While my girlfriend is a sweet and caring woman who means the world to me, she is very overweight. She does not yet have weight-related health problems, but I feel it is merely a matter of time (we are in our 30s).
I care about her, and it is driving a wedge between us. I like to go to the gym and do active things, while her idea of a good time generally consists of being docile in various locations.
I've tried several ways to change her lifestyle. I've bought us both gym memberships, signed us up for fun runs, suggested healthier cooking and recipe ideas, and have tried to expose her to fun fitness activities like yoga, Zumba and spin classes.
Nothing sticks! She seems to find any excuse to stay docile and has actually gained weight!
It's beginning to affect my confidence. I'm beginning to feel that I'm just not worth the work it would take her to get to a healthy weight and lifestyle. I feel so shallow that this is a concern for me, but I don't want to go through my middle years doing activities alone and dealing with the health problems a life of inactivity will bring to her.
Do I need to end this relationship? Is this something that can be worked through? -- Healthy Boyfriend
DEAR BOYFRIEND: I'm going to give you the benefit of the doubt and assume that even if your girlfriend was thin and inactive, you two would still be a mismatch because you are an active person and she likes to be "docile in various locations."
But imagine if your girlfriend wrote to me and said, "My boyfriend will not slow down. He is too thin and fit for me. He will not be docile in various locations with me. I've tried everything I can think of to force him to become more sluggish, but he won't."
I would tell her that she cannot change someone else. That's a simple truth.
Your only option here is to try to change yourself. One huge change would be for you to accept your girlfriend exactly as she is (watch the movie Bridget Jones's Diary for inspiration). Another change would be for you to slow down and become more like her.
Realistically, I don't believe you can do either of these things. Be honest with her about how you feel and describe the impact of her lifestyle choices on you. Ask her to join you in talking about this with a relationship counsellor.
DEAR AMY: I gave my bother a $50 gift card for Christmas.
Some months later, he took me out for lunch and paid the cheque with the gift card I had given him.
Am I right in thinking that was a little strange? -- Generous Brother
DEAR GENEROUS: If by "strange" you mean "thoughtful and kind," then yes, this is strange.
Imagine this: You give your brother an expensive bottle of wine or a fresh baked blueberry pie.
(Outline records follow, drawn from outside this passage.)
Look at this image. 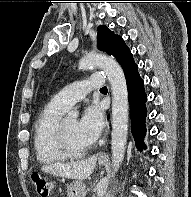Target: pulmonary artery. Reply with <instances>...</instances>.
Listing matches in <instances>:
<instances>
[{"label": "pulmonary artery", "instance_id": "e3ab8cb5", "mask_svg": "<svg viewBox=\"0 0 191 197\" xmlns=\"http://www.w3.org/2000/svg\"><path fill=\"white\" fill-rule=\"evenodd\" d=\"M105 74L91 75L85 80L69 84L55 94L52 102L64 110L71 108L73 104L84 98L90 91L99 89L104 85Z\"/></svg>", "mask_w": 191, "mask_h": 197}]
</instances>
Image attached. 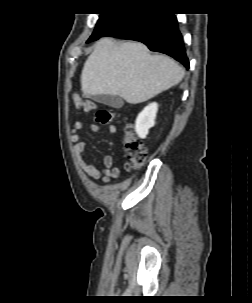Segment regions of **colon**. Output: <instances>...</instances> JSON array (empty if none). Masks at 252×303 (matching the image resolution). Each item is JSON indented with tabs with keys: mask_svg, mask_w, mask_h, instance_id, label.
<instances>
[{
	"mask_svg": "<svg viewBox=\"0 0 252 303\" xmlns=\"http://www.w3.org/2000/svg\"><path fill=\"white\" fill-rule=\"evenodd\" d=\"M73 104L77 109L91 110L96 104L93 101H82L79 96L73 98ZM114 120V112L111 110L100 109L96 113V121L100 124H108ZM124 150L127 154L129 163L126 167L129 169L133 166L142 164L147 156L146 149L142 141L136 136L133 126L129 125L124 134Z\"/></svg>",
	"mask_w": 252,
	"mask_h": 303,
	"instance_id": "obj_1",
	"label": "colon"
}]
</instances>
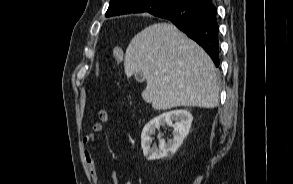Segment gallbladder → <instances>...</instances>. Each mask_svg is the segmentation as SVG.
Masks as SVG:
<instances>
[{"label":"gallbladder","instance_id":"gallbladder-1","mask_svg":"<svg viewBox=\"0 0 293 184\" xmlns=\"http://www.w3.org/2000/svg\"><path fill=\"white\" fill-rule=\"evenodd\" d=\"M135 79H136V81H138V82H143L145 78H144L143 73H142V72H139V73H136V74H135Z\"/></svg>","mask_w":293,"mask_h":184}]
</instances>
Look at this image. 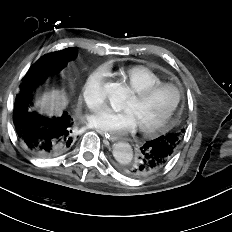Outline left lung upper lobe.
<instances>
[{"mask_svg": "<svg viewBox=\"0 0 232 232\" xmlns=\"http://www.w3.org/2000/svg\"><path fill=\"white\" fill-rule=\"evenodd\" d=\"M182 133H183V130H181V131H172V132H169V133H167L165 135H162V136L158 137L157 140L161 141L165 145L169 146L171 148V150L173 151V154H174L176 152V150L178 149V147L180 145V142L182 140ZM127 166H129V165H127ZM127 166H125L123 168V170H128Z\"/></svg>", "mask_w": 232, "mask_h": 232, "instance_id": "1", "label": "left lung upper lobe"}]
</instances>
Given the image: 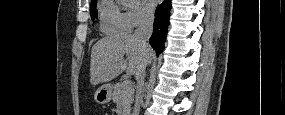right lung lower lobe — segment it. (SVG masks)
Masks as SVG:
<instances>
[{
	"label": "right lung lower lobe",
	"instance_id": "98d812e1",
	"mask_svg": "<svg viewBox=\"0 0 285 115\" xmlns=\"http://www.w3.org/2000/svg\"><path fill=\"white\" fill-rule=\"evenodd\" d=\"M170 9L171 0H165L156 8L155 11L153 34L149 41L157 55H159L164 49L167 26L169 25Z\"/></svg>",
	"mask_w": 285,
	"mask_h": 115
}]
</instances>
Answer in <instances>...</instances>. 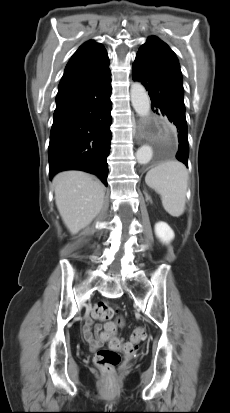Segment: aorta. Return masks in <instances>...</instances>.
<instances>
[{"instance_id":"1","label":"aorta","mask_w":230,"mask_h":413,"mask_svg":"<svg viewBox=\"0 0 230 413\" xmlns=\"http://www.w3.org/2000/svg\"><path fill=\"white\" fill-rule=\"evenodd\" d=\"M131 102L135 112L140 117H147L150 112V98L144 86L139 82L131 85ZM153 156L151 146L143 145L136 152L139 164H147Z\"/></svg>"}]
</instances>
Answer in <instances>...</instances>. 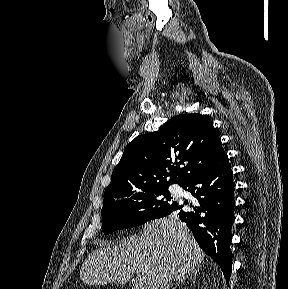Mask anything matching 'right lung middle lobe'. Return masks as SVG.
<instances>
[{
    "mask_svg": "<svg viewBox=\"0 0 288 289\" xmlns=\"http://www.w3.org/2000/svg\"><path fill=\"white\" fill-rule=\"evenodd\" d=\"M168 187H153L104 198L102 231L105 235L164 217L177 202H171Z\"/></svg>",
    "mask_w": 288,
    "mask_h": 289,
    "instance_id": "right-lung-middle-lobe-1",
    "label": "right lung middle lobe"
}]
</instances>
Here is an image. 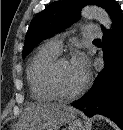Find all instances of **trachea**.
I'll use <instances>...</instances> for the list:
<instances>
[{"instance_id":"3493384b","label":"trachea","mask_w":123,"mask_h":130,"mask_svg":"<svg viewBox=\"0 0 123 130\" xmlns=\"http://www.w3.org/2000/svg\"><path fill=\"white\" fill-rule=\"evenodd\" d=\"M94 41H100L99 39H95Z\"/></svg>"}]
</instances>
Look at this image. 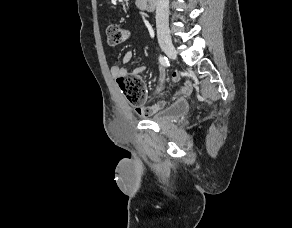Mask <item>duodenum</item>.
Segmentation results:
<instances>
[{
    "instance_id": "410a0bca",
    "label": "duodenum",
    "mask_w": 292,
    "mask_h": 228,
    "mask_svg": "<svg viewBox=\"0 0 292 228\" xmlns=\"http://www.w3.org/2000/svg\"><path fill=\"white\" fill-rule=\"evenodd\" d=\"M141 9L152 11L155 8L156 0H137Z\"/></svg>"
}]
</instances>
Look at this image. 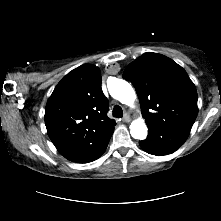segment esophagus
Segmentation results:
<instances>
[{
    "label": "esophagus",
    "mask_w": 221,
    "mask_h": 221,
    "mask_svg": "<svg viewBox=\"0 0 221 221\" xmlns=\"http://www.w3.org/2000/svg\"><path fill=\"white\" fill-rule=\"evenodd\" d=\"M123 121L124 122H130L131 121V118L128 114H125L124 117H123Z\"/></svg>",
    "instance_id": "1"
}]
</instances>
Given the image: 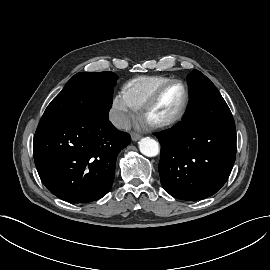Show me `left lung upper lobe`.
Returning a JSON list of instances; mask_svg holds the SVG:
<instances>
[{"mask_svg": "<svg viewBox=\"0 0 270 270\" xmlns=\"http://www.w3.org/2000/svg\"><path fill=\"white\" fill-rule=\"evenodd\" d=\"M189 104L195 116L203 122L232 120L231 111L214 84L200 71L193 70L187 76Z\"/></svg>", "mask_w": 270, "mask_h": 270, "instance_id": "left-lung-upper-lobe-1", "label": "left lung upper lobe"}]
</instances>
He thanks you by inviting you to share it with him, thus letting you enjoy the gift while also witnessing him enjoying it.
Your brother arrived at a thoughtful way of using your gift to spend time with you. That's a nice thing to do.
DEAR AMY: Responding to the letter from "B," about an extreme age difference in a relationship, I married a wonderful woman 23 years ago when I was 64 and she was 49.
We were both healthy and happy for 22 years, but she is now paying the price. Walking is a problem and my hearing loss has caused depression.
Most young people do not realize how fast the years go. The old joke is "I'll marry a young girl so I'll have someone to push the wheelchair when I get old." That's nothing to laugh about. -- Achy
DEAR ACHY: Thank you for offering your perspective, but I'm going to assume that your wife has no regrets; 22 years is a lot of happiness.